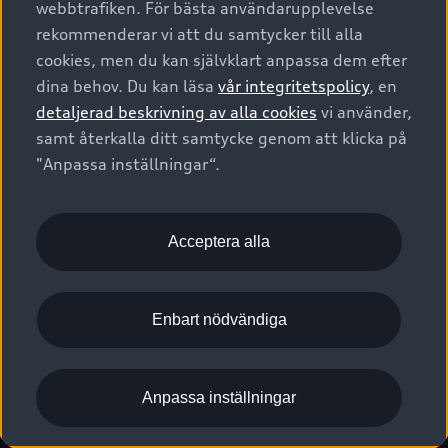
webbtrafiken. För bästa användarupplevelse
Kontakta oss
Garantier
Sportback
Företagsleasing
rekommenderar vi att du samtycker till alla
Finansiering
Boka Service online
Försäkring
cookies, men du kan självklart anpassa dem efter
Audi Sport
Audi exclusive
dina behov. Du kan läsa
vår integritetspolicy
, en
Audi Återförsäljare/-serviceverkstad
Digitala manualer för din Audi
© 2026 AUDI SVERIGE. All Rights Reserved.
detaljerad beskrivning av alla cookies
vi använder,
Provkörning
myAudi
Audi Collection – livsstilsartiklar
samt återkalla ditt samtycke genom att klicka på
Utgivare
Juridiskt
Juridiskt Audi AG
"Anpassa inställningar“.
Pressmeddelanden
Juridiskt Audi Digital Giveaway
Vanliga frågor
Tillgänglighetsredogörelse
Cookies
Nyhetsbrev
2G/3G nätet stängs ned - Hur påverkas min bil av detta?
Anpassa inställningar för cookies
Acceptera alla
Vårt hållbarhetsarbete
Visselblåsarkanaler
Lediga tjänster huvudkontor
Enbart nödvändiga
Lediga tjänster hos Audi Återförsäljare
Kommentar till mediauppgifter om dataläcka
Anpassa inställningar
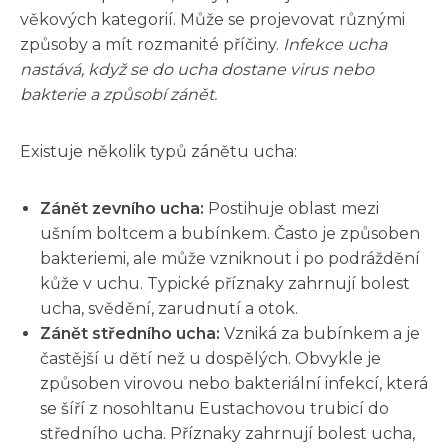
věkových kategorií. Může se projevovat různými
způsoby a mít rozmanité příčiny.
Infekce ucha
nastává, když se do ucha dostane virus nebo
bakterie a způsobí zánět.
Existuje několik typů zánětu ucha:
Zánět zevního ucha:
Postihuje oblast mezi
ušním boltcem a bubínkem. Často je způsoben
bakteriemi, ale může vzniknout i po podráždění
kůže v uchu. Typické příznaky zahrnují bolest
ucha, svědění, zarudnutí a otok.
Zánět středního ucha:
Vzniká za bubínkem a je
častější u dětí než u dospělých. Obvykle je
způsoben virovou nebo bakteriální infekcí, která
se šíří z nosohltanu Eustachovou trubicí do
středního ucha. Příznaky zahrnují bolest ucha,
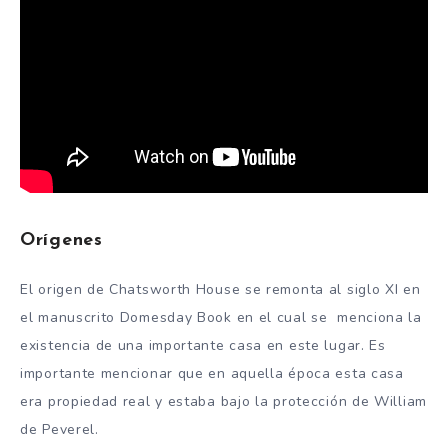
Orígenes
El origen de Chatsworth House se remonta al siglo XI en
el manuscrito Domesday Book en el cual se menciona la
existencia de una importante casa en este lugar. Es
importante mencionar que en aquella época esta casa
era propiedad real y estaba bajo la protección de William
de Peverel.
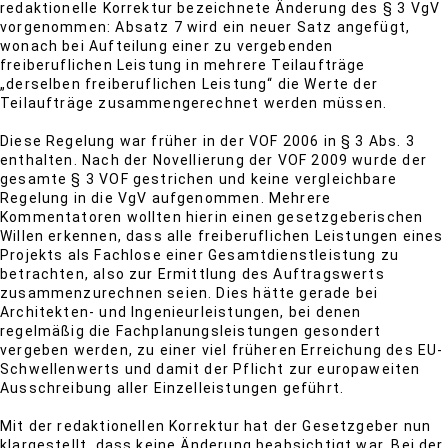
redaktionelle Korrektur bezeichnete Änderung des § 3 VgV
vorgenommen: Absatz 7 wird ein neuer Satz angefügt,
wonach bei Aufteilung einer zu vergebenden
freiberuflichen Leistung in mehrere Teilaufträge
„derselben freiberuflichen Leistung“ die Werte der
Teilaufträge zusammengerechnet werden müssen.
Diese Regelung war früher in der VOF 2006 in § 3 Abs. 3
enthalten. Nach der Novellierung der VOF 2009 wurde der
gesamte § 3 VOF gestrichen und keine vergleichbare
Regelung in die VgV aufgenommen. Mehrere
Kommentatoren wollten hierin einen gesetzgeberischen
Willen erkennen, dass alle freiberuflichen Leistungen eines
Projekts als Fachlose einer Gesamtdienstleistung zu
betrachten, also zur Ermittlung des Auftragswerts
zusammenzurechnen seien. Dies hätte gerade bei
Architekten- und Ingenieurleistungen, bei denen
regelmäßig die Fachplanungsleistungen gesondert
vergeben werden, zu einer viel früheren Erreichung des EU-
Schwellenwerts und damit der Pflicht zur europaweiten
Ausschreibung aller Einzelleistungen geführt.
Mit der redaktionellen Korrektur hat der Gesetzgeber nun
klargestellt, dass keine Änderung beabsichtigt war. Bei der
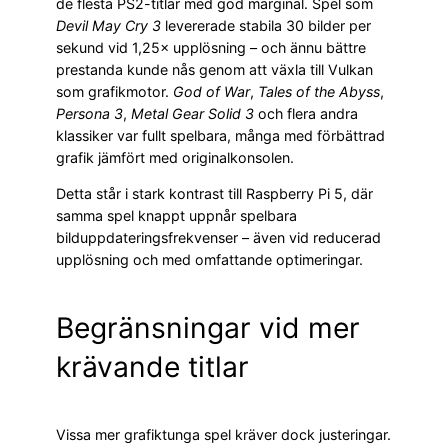
de flesta PS2-titlar med god marginal. Spel som
Devil May Cry 3
levererade stabila 30 bilder per
sekund vid 1,25× upplösning – och ännu bättre
prestanda kunde nås genom att växla till Vulkan
som grafikmotor.
God of War
,
Tales of the Abyss
,
Persona 3
,
Metal Gear Solid 3
och flera andra
klassiker var fullt spelbara, många med förbättrad
grafik jämfört med originalkonsolen.
Detta står i stark kontrast till Raspberry Pi 5, där
samma spel knappt uppnår spelbara
bilduppdateringsfrekvenser – även vid reducerad
upplösning och med omfattande optimeringar.
Begränsningar vid mer
krävande titlar
Vissa mer grafiktunga spel kräver dock justeringar.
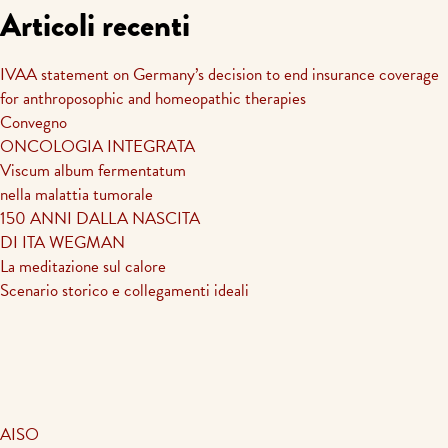
Articoli recenti
IVAA statement on Germany’s decision to end insurance coverage
for anthroposophic and homeopathic therapies
Convegno
ONCOLOGIA INTEGRATA
Viscum album fermentatum
nella malattia tumorale
150 ANNI DALLA NASCITA
DI ITA WEGMAN
La meditazione sul calore
Scenario storico e collegamenti ideali
AISO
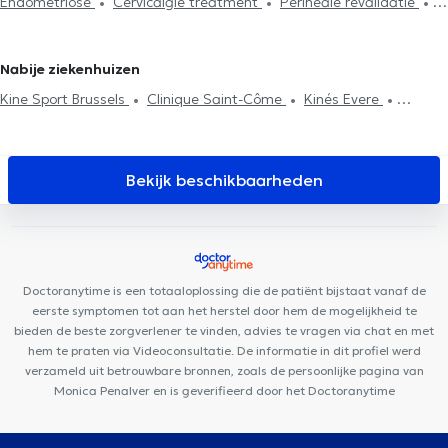
Endometriose
Cervicalgie treatment
Perineale revalidatie
revalidatie
Abdominale revalidatie
Post-operatie
Hernias
Kinesisten in Sint-Genesius-Rode
Kinesisten in Neder-Over-
Scoliose behandeling
behandeling
Litekensbehandeling
Haken techniek
Heembeek
Rugproblemen
Huisbezoek
Revalidatie
Sportletsels
Nabije ziekenhuizen
behandeling
Kine Sport Brussels
Clinique Saint-Côme
Kinés Evere
Wolu20 Medical Center
Nireta Medical Center
Amimo
MesaCosa Colonel Bourg
Centre R&C
Centre médical du Tilleul
Dentius EOCC
Centre Médical de l'optimisme
Curenest
Bekijk beschikbaarheden
Amimo Lenneke
Uperform Evere
Cabinet Dentaire des Iles
d'Or
WoluKiné124
Thérapie Corporelle Mai 68
Ysis Dental
Versailles Dental Clinic Woluwe
Amimo Cerisiers
Clinique
Dentaire Vandervelde
Doctoranytime is een totaaloplossing die de patiënt bijstaat vanaf de
eerste symptomen tot aan het herstel door hem de mogelijkheid te
bieden de beste zorgverlener te vinden, advies te vragen via chat en met
hem te praten via Videoconsultatie. De informatie in dit profiel werd
verzameld uit betrouwbare bronnen, zoals de persoonlijke pagina van
Monica Penalver en is geverifieerd door het Doctoranytime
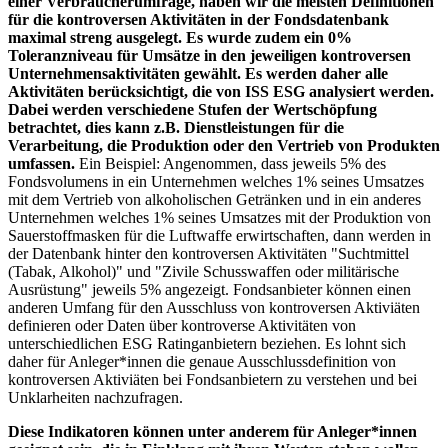
einer Verbraucherumfrage, haben wir die meisten Definitionen
für die kontroversen Aktivitäten in der Fondsdatenbank
maximal streng ausgelegt. Es wurde zudem ein 0%
Toleranzniveau für Umsätze in den jeweiligen kontroversen
Unternehmensaktivitäten gewählt. Es werden daher alle
Aktivitäten berücksichtigt, die von ISS ESG analysiert werden.
Dabei werden verschiedene Stufen der Wertschöpfung
betrachtet, dies kann z.B. Dienstleistungen für die
Verarbeitung, die Produktion oder den Vertrieb von Produkten
umfassen.
Ein Beispiel: Angenommen, dass jeweils 5% des
Fondsvolumens in ein Unternehmen welches 1% seines Umsatzes
mit dem Vertrieb von alkoholischen Getränken und in ein anderes
Unternehmen welches 1% seines Umsatzes mit der Produktion von
Sauerstoffmasken für die Luftwaffe erwirtschaften, dann werden in
der Datenbank hinter den kontroversen Aktivitäten "Suchtmittel
(Tabak, Alkohol)" und "Zivile Schusswaffen oder militärische
Ausrüstung" jeweils 5% angezeigt. Fondsanbieter können einen
anderen Umfang für den Ausschluss von kontroversen Aktiviäten
definieren oder Daten über kontroverse Aktivitäten von
unterschiedlichen ESG Ratinganbietern beziehen. Es lohnt sich
daher für Anleger*innen die genaue Ausschlussdefinition von
kontroversen Aktiviäten bei Fondsanbietern zu verstehen und bei
Unklarheiten nachzufragen.
Diese Indikatoren können unter anderem für Anleger*innen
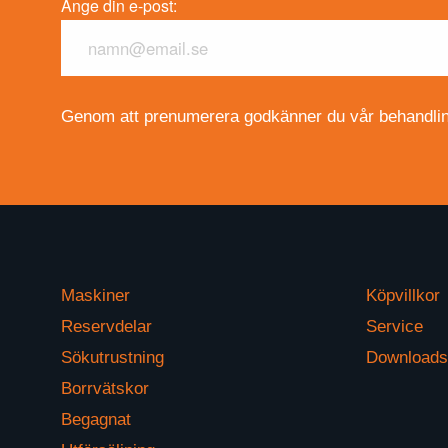
Ange din e-post:
Genom att prenumerera godkänner du vår behandling
Maskiner
Köpvillkor
Reservdelar
Service
Sökutrustning
Download
Borrvätskor
Begagnat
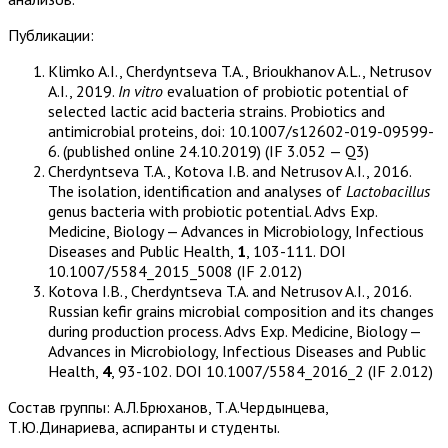
Публикации:
Klimko A.I., Cherdyntseva T.A., Brioukhanov A.L., Netrusov
A.I., 2019.
In vitro
evaluation of probiotic potential of
selected lactic acid bacteria strains. Probiotics and
antimicrobial proteins, doi: 10.1007/s12602-019-09599-
6. (published online 24.10.2019) (IF 3.052 — Q3)
Cherdyntseva T.A., Kotova I.B. and Netrusov A.I., 2016.
The isolation, identification and analyses of
Lactobacillus
genus bacteria with probiotic potential. Advs Exp.
Medicine, Biology — Advances in Microbiology, Infectious
Diseases and Public Health,
1
, 103-111. DOI
10.1007/5584_2015_5008 (IF 2.012)
Kotova I.B., Cherdyntseva T.A. and Netrusov A.I., 2016.
Russian kefir grains microbial composition and its changes
during production process. Advs Exp. Medicine, Biology —
Advances in Microbiology, Infectious Diseases and Public
Health,
4
, 93-102. DOI 10.1007/5584_2016_2 (IF 2.012)
Состав группы: А.Л.Брюханов, Т.А.Чердынцева,
Т.Ю.Динариева, аспиранты и студенты.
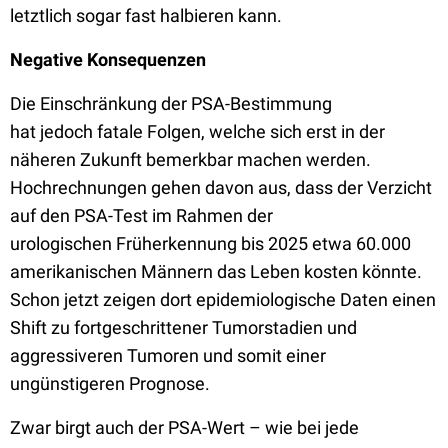
letztlich sogar fast halbieren kann.
Negative Konsequenzen
Die Einschränkung der PSA-Bestimmung
hat jedoch fatale Folgen, welche sich erst in der
näheren Zukunft bemerkbar machen werden.
Hochrechnungen gehen davon aus, dass der Verzicht
auf den PSA-Test im Rahmen der
urologischen Früherkennung bis 2025 etwa 60.000
amerikanischen Männern das Leben kosten könnte.
Schon jetzt zeigen dort epidemiologische Daten einen
Shift zu fortgeschrittener Tumorstadien und
aggressiveren Tumoren und somit einer
ungünstigeren Prognose.
Zwar birgt auch der PSA-Wert – wie bei jede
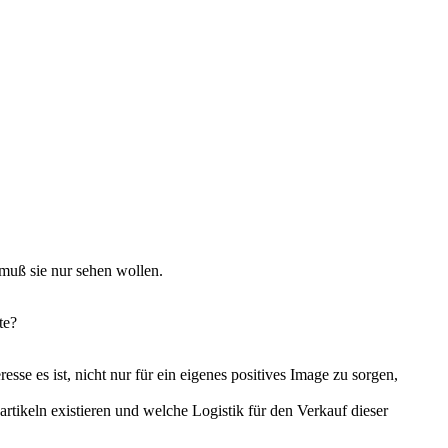
 muß sie nur sehen wollen.
te?
esse es ist, nicht nur für ein eigenes positives Image zu sorgen,
keln existieren und welche Logistik für den Verkauf dieser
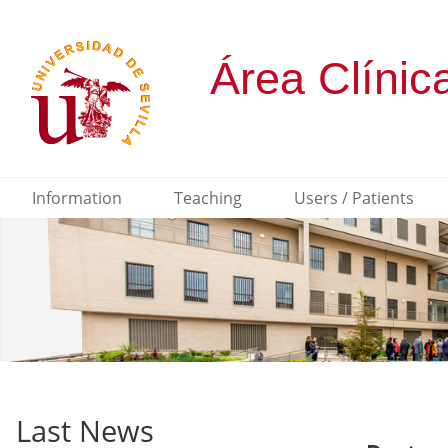
Information
Teaching
Users / Patients
Last News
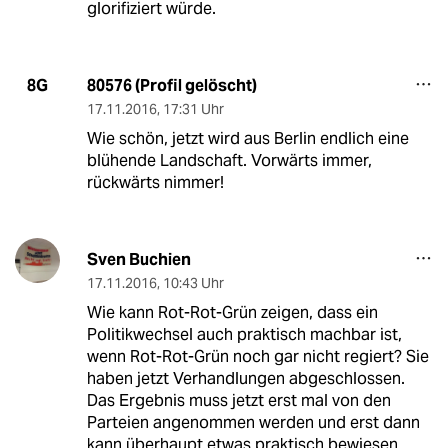
glorifiziert würde.
80576 (Profil gelöscht)
8G
17.11.2016
,
17:31 Uhr
Wie schön, jetzt wird aus Berlin endlich eine
blühende Landschaft. Vorwärts immer,
rückwärts nimmer!
Sven Buchien
17.11.2016
,
10:43 Uhr
Wie kann Rot-Rot-Grün zeigen, dass ein
Politikwechsel auch praktisch machbar ist,
wenn Rot-Rot-Grün noch gar nicht regiert? Sie
haben jetzt Verhandlungen abgeschlossen.
Das Ergebnis muss jetzt erst mal von den
Parteien angenommen werden und erst dann
kann überhaupt etwas praktisch bewiesen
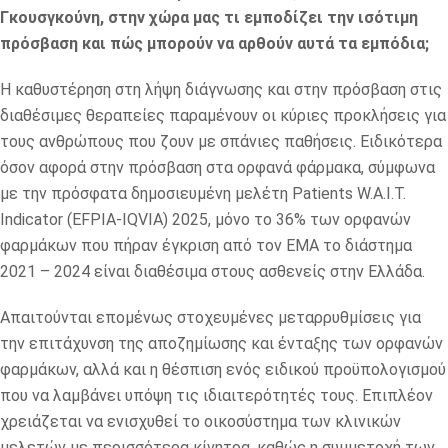
Γκουσγκούνη, στην χώρα μας τι εμποδίζει την ισότιμη
πρόσβαση και πώς μπορούν να αρθούν αυτά τα εμπόδια;
Η καθυστέρηση στη λήψη διάγνωσης και στην πρόσβαση στις
διαθέσιμες θεραπείες παραμένουν οι κύριες προκλήσεις για
τους ανθρώπους που ζουν με σπάνιες παθήσεις. Ειδικότερα
όσον αφορά στην πρόσβαση στα ορφανά φάρμακα, σύμφωνα
με την πρόσφατα δημοσιευμένη μελέτη Patients W.A.I.T.
Indicator (EFPIA-IQVIA) 2025, μόνο το 36% των ορφανών
φαρμάκων που πήραν έγκριση από τον ΕΜΑ το διάστημα
2021 – 2024 είναι διαθέσιμα στους ασθενείς στην Ελλάδα.
Απαιτούνται επομένως στοχευμένες μεταρρυθμίσεις για
την επιτάχυνση της αποζημίωσης και ένταξης των ορφανών
φαρμάκων, αλλά και η θέσπιση ενός ειδικού προϋπολογισμού
που να λαμβάνει υπόψη τις ιδιαιτερότητές τους. Επιπλέον
χρειάζεται να ενισχυθεί το οικοσύστημα των κλινικών
μελετών με περισσότερα κίνητρα, καθώς η συμμετοχή των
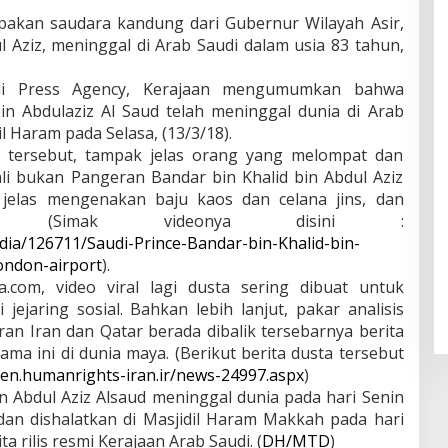
akan saudara kandung dari Gubernur Wilayah Asir,
ul Aziz, meninggal di Arab Saudi dalam usia 83 tahun,
udi Press Agency, Kerajaan mengumumkan bahwa
in Abdulaziz Al Saud telah meninggal dunia di Arab
il Haram pada Selasa, (13/3/18).
l tersebut, tampak jelas orang yang melompat dan
li bukan Pangeran Bandar bin Khalid bin Abdul Aziz
at jelas mengenakan baju kaos dan celana jins, dan
ng. (Simak videonya disini :
dia/126711/Saudi-Prince-Bandar-bin-Khalid-bin-
ondon-airport
).
a.com, video viral lagi dusta sering dibuat untuk
jejaring sosial. Bahkan lebih lanjut, pakar analisis
n Iran dan Qatar berada dibalik tersebarnya berita
ma ini di dunia maya. (Berikut berita dusta tersebut
/en.humanrights-iran.ir/news-24997.aspx
)
n Abdul Aziz Alsaud meninggal dunia pada hari Senin
dan dishalatkan di Masjidil Haram Makkah pada hari
a rilis resmi Kerajaan Arab Saudi. (
DH/MTD
)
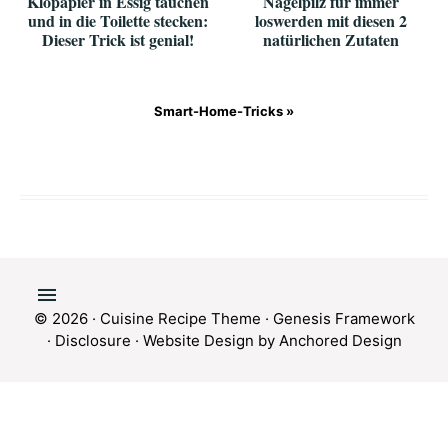
Klopapier in Essig tauchen
Nagelpilz für immer
und in die Toilette stecken:
loswerden mit diesen 2
Dieser Trick ist genial!
natürlichen Zutaten
Smart-Home-Tricks »
© 2026 ·
Cuisine Recipe Theme
·
Genesis Framework
·
Disclosure
·
Website Design by Anchored Design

◆ ◆ ◆ ◆

(Assignment) Emit the lines of the material exactly, from its first line to the line containing "Audi Collection – livsstilsartiklar", inclusive; leave every picture out.

(Output)
webbtrafiken. För bästa användarupplevelse
Kontakta oss
Garantier
Sportback
Företagsleasing
rekommenderar vi att du samtycker till alla
Finansiering
Boka Service online
Försäkring
cookies, men du kan självklart anpassa dem efter
Audi Sport
Audi exclusive
dina behov. Du kan läsa
vår integritetspolicy
, en
Audi Återförsäljare/-serviceverkstad
Digitala manualer för din Audi
© 2026 AUDI SVERIGE. All Rights Reserved.
detaljerad beskrivning av alla cookies
vi använder,
Provkörning
myAudi
Audi Collection – livsstilsartiklar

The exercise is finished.